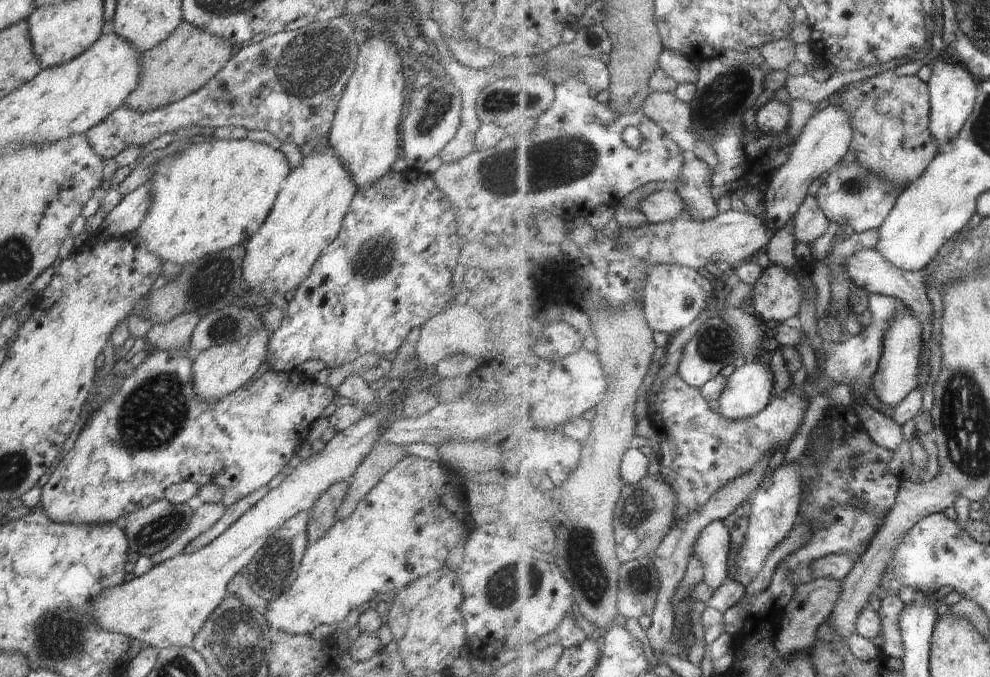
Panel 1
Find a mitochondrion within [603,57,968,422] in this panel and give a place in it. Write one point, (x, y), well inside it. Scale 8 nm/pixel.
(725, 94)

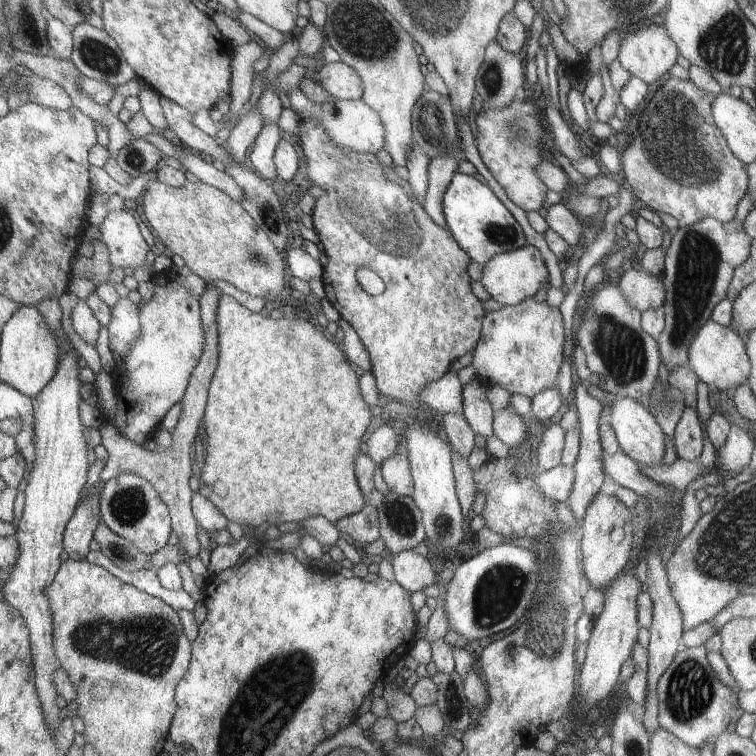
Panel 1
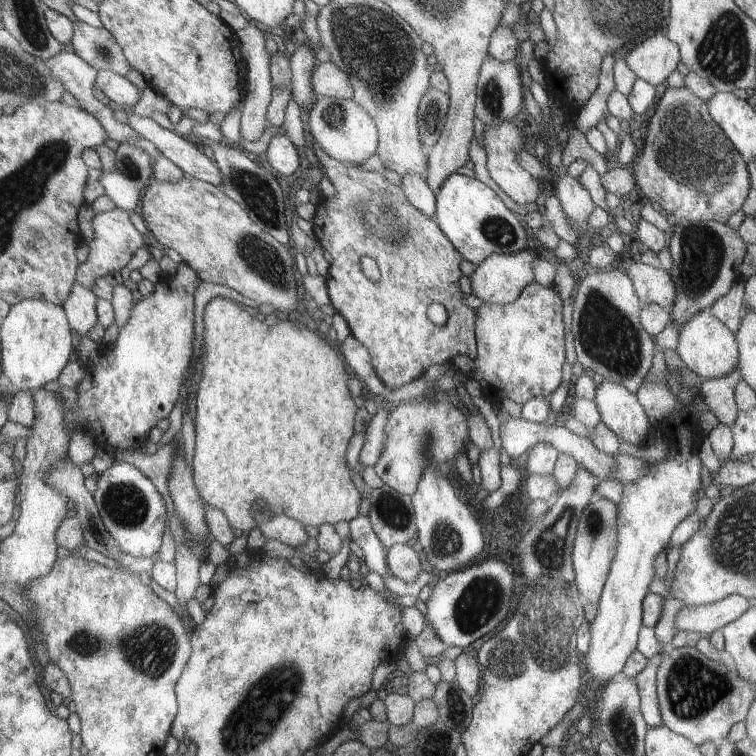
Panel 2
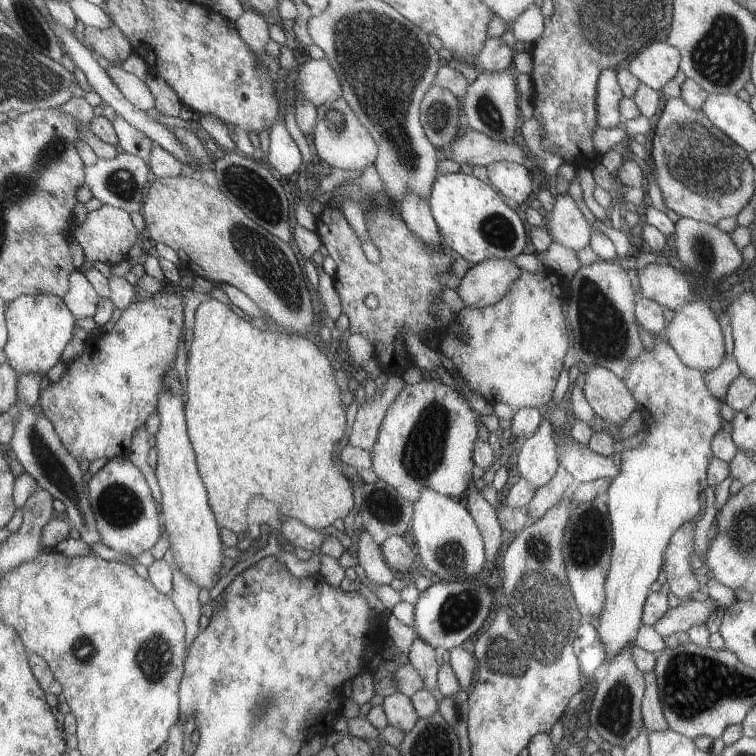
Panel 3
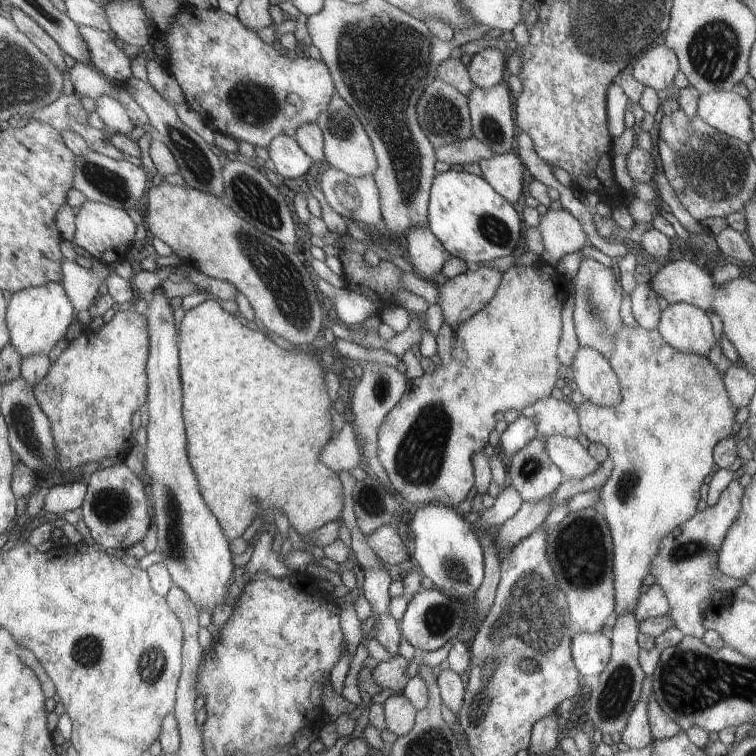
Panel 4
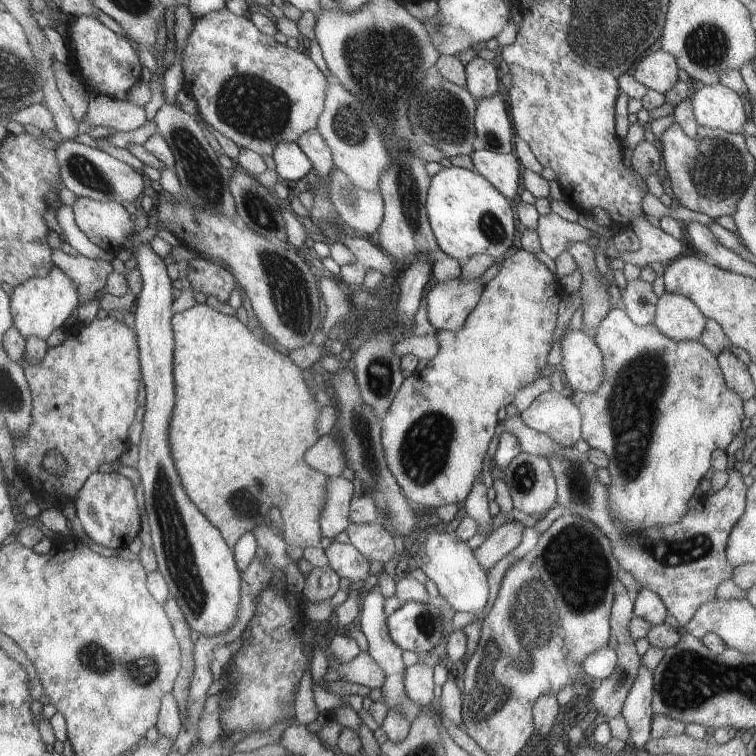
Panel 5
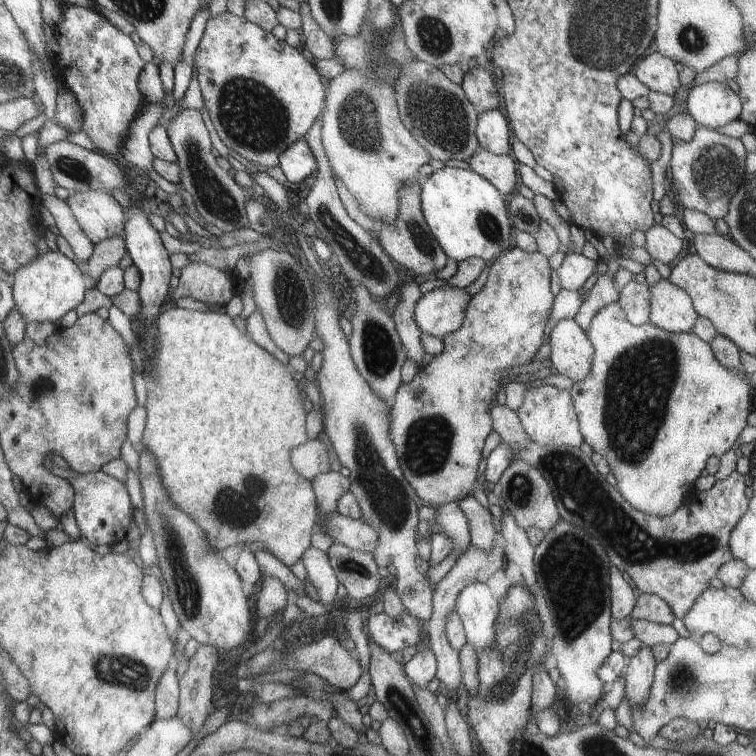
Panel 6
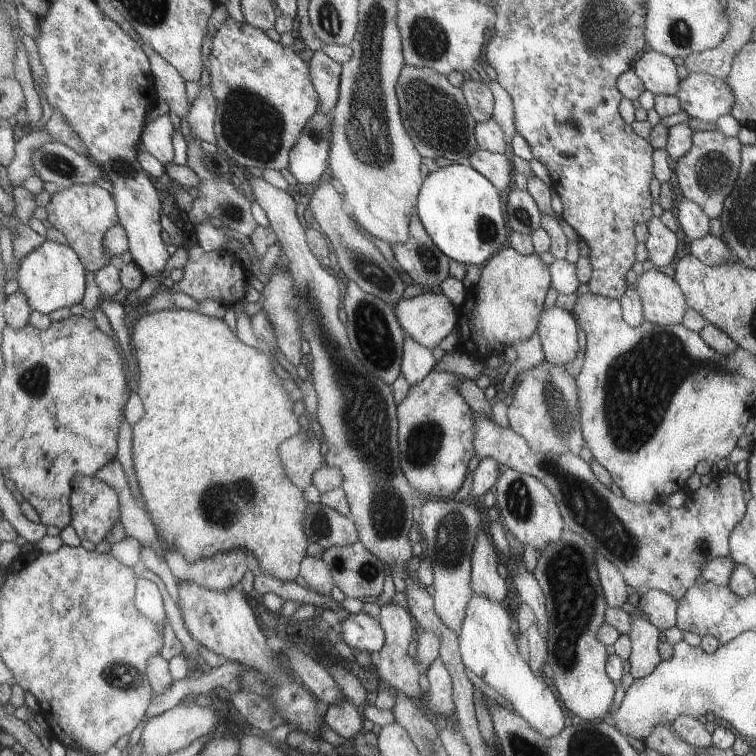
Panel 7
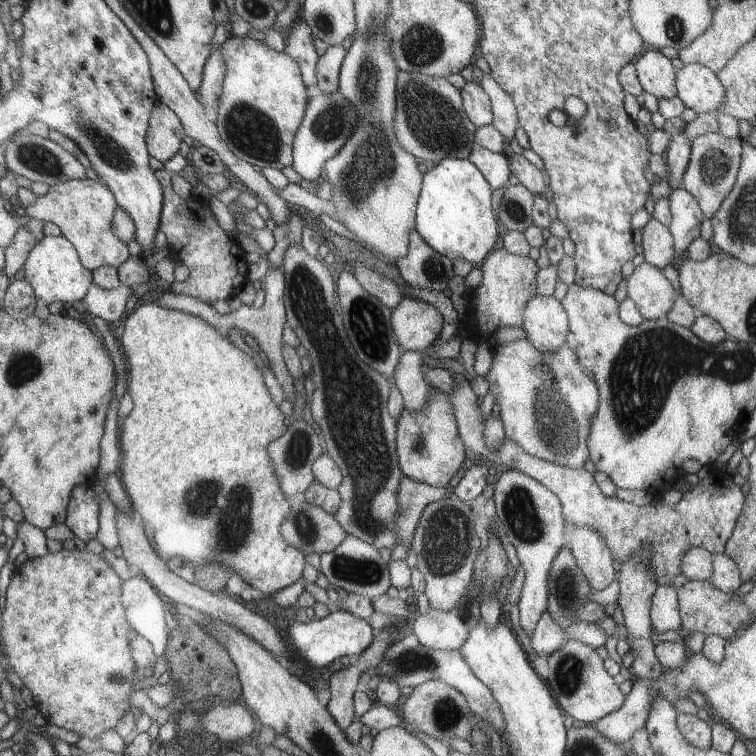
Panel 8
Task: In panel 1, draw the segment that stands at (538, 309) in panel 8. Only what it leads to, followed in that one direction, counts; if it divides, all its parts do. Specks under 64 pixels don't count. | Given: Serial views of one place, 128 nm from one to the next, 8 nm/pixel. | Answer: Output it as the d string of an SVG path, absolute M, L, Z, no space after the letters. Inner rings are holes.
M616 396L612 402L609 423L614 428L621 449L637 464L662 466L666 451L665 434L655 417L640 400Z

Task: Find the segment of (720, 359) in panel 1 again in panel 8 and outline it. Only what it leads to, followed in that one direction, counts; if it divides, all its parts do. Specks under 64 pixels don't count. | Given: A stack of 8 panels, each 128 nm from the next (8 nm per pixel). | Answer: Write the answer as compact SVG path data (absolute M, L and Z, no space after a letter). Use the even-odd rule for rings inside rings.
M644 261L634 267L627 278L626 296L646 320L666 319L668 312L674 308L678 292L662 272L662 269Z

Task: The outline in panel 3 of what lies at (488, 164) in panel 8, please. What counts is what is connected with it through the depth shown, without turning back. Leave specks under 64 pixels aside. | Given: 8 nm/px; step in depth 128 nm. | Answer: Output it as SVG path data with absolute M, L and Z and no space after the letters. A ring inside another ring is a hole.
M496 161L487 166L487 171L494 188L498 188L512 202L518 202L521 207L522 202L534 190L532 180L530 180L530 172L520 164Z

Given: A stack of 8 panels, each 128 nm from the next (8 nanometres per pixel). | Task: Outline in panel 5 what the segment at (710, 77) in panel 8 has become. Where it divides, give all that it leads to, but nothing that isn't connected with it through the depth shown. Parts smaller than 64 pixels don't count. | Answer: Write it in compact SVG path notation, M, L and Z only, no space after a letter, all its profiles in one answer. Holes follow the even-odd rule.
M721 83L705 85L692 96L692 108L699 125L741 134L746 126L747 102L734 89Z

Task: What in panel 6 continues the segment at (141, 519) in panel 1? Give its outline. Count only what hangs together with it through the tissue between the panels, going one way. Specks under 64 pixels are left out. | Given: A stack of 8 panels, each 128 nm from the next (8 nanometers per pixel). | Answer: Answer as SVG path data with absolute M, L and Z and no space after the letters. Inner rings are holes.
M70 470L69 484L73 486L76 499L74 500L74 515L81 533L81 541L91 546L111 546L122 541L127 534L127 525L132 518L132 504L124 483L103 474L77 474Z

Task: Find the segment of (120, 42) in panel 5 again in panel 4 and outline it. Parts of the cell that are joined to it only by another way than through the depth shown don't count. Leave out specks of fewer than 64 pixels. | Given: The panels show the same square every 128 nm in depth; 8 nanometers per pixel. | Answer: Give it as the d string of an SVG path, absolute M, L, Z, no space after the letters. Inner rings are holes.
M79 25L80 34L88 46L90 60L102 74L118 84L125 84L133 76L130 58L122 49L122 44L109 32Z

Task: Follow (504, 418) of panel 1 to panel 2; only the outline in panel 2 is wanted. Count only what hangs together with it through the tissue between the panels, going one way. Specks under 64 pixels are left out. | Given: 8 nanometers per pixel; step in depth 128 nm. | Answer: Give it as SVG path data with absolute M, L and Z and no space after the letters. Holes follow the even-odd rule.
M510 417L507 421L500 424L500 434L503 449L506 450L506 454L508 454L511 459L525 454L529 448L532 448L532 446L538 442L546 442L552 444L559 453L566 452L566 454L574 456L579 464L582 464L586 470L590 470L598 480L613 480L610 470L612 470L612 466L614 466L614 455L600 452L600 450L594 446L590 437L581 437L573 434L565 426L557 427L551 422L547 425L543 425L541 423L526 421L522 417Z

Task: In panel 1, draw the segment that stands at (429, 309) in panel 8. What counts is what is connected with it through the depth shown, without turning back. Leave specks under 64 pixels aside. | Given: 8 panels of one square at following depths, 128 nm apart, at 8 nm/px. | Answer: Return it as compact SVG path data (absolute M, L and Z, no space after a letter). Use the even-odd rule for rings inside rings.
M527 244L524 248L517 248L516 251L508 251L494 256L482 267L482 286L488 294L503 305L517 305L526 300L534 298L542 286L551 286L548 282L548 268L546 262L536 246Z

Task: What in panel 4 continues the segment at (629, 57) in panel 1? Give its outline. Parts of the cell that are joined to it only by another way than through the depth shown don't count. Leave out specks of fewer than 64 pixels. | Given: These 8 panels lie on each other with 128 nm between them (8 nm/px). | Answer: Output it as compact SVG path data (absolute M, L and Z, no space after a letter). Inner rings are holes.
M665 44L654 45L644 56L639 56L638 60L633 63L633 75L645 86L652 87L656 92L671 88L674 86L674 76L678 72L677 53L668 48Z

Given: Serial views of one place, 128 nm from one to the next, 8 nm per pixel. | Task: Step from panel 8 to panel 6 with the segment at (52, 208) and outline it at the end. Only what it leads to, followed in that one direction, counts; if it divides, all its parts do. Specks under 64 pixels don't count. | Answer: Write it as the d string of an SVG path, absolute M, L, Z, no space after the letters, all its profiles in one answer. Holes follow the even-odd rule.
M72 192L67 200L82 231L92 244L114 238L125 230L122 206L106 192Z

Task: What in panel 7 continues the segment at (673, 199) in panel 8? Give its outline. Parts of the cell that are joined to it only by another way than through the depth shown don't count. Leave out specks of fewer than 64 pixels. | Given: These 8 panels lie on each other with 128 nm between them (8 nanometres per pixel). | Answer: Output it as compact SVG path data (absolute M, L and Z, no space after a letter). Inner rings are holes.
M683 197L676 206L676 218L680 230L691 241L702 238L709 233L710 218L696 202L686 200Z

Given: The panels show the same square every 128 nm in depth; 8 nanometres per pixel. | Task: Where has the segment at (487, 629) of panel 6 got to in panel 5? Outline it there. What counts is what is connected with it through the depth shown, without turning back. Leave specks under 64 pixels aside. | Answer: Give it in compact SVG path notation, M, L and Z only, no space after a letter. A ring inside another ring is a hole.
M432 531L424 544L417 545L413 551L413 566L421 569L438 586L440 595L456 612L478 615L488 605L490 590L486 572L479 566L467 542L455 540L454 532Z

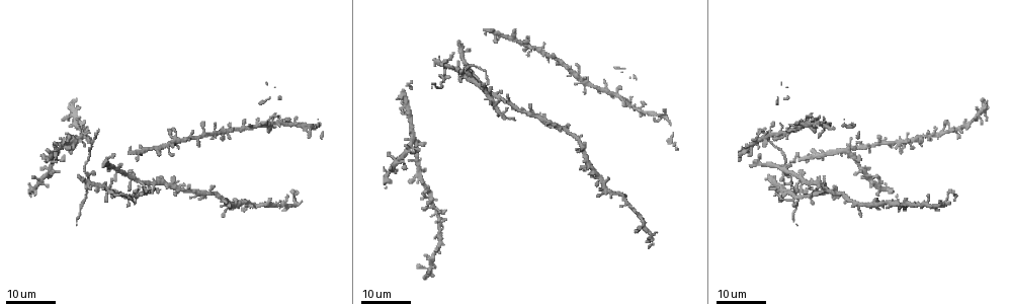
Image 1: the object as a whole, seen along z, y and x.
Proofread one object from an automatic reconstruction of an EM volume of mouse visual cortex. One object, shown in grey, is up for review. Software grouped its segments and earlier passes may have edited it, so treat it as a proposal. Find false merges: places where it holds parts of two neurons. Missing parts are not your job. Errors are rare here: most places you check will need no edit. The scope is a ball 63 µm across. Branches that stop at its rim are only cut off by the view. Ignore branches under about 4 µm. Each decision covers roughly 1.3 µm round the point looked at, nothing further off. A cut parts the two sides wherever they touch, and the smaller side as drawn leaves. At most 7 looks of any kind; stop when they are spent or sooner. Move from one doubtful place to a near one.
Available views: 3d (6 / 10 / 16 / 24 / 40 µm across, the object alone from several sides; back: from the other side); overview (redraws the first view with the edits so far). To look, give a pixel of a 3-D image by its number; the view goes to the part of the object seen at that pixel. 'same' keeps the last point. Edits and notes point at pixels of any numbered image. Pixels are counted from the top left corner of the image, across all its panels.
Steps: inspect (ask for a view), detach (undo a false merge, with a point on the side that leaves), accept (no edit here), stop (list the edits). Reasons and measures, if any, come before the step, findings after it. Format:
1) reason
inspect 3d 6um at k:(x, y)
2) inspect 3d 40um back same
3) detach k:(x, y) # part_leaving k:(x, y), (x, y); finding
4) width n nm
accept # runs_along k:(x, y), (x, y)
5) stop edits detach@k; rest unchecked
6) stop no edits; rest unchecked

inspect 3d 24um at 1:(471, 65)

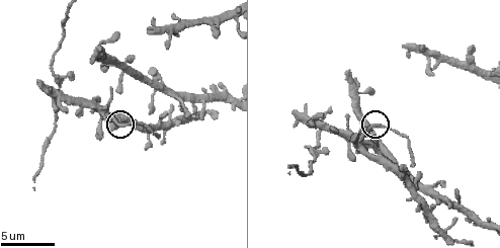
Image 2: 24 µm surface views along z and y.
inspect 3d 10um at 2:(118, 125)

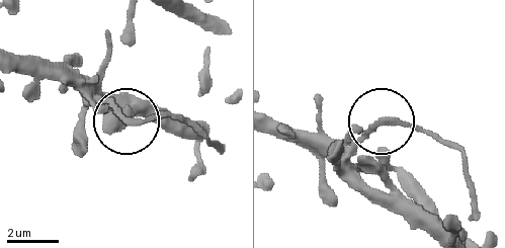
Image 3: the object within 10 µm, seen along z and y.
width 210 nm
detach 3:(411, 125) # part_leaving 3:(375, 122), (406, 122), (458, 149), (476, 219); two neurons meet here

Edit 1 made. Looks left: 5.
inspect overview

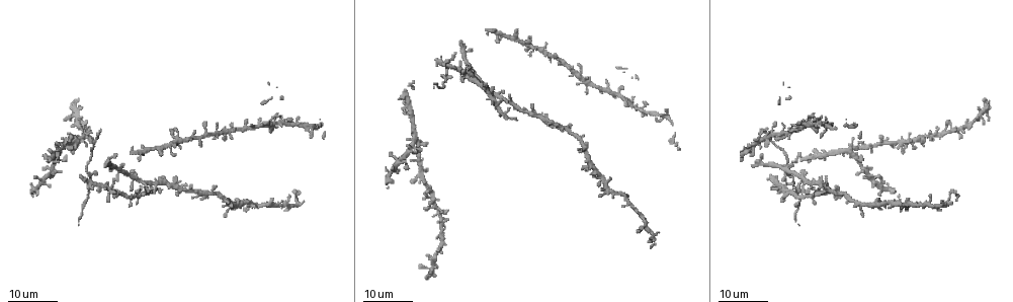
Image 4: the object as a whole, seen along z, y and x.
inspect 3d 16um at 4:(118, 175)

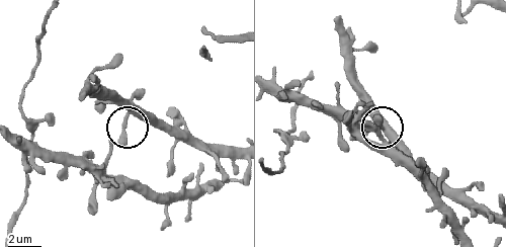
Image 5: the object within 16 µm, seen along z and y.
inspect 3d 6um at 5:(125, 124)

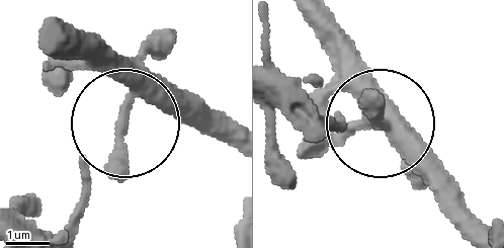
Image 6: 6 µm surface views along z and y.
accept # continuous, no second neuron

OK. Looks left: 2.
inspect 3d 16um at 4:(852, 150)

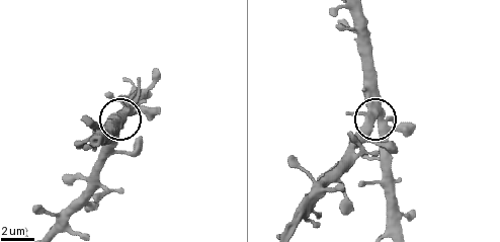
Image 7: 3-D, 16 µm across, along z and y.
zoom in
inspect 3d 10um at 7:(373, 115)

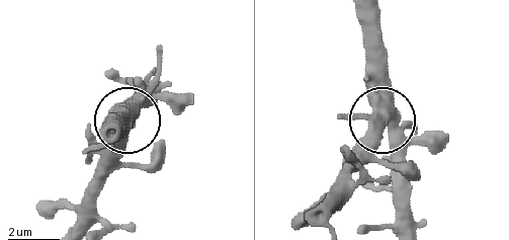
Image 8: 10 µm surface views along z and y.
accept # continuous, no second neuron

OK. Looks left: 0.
------------------------------------------------------------
Action item
Would you give the number of lines in this listing that include "leaves"? Only the number, please.

Exercise response
2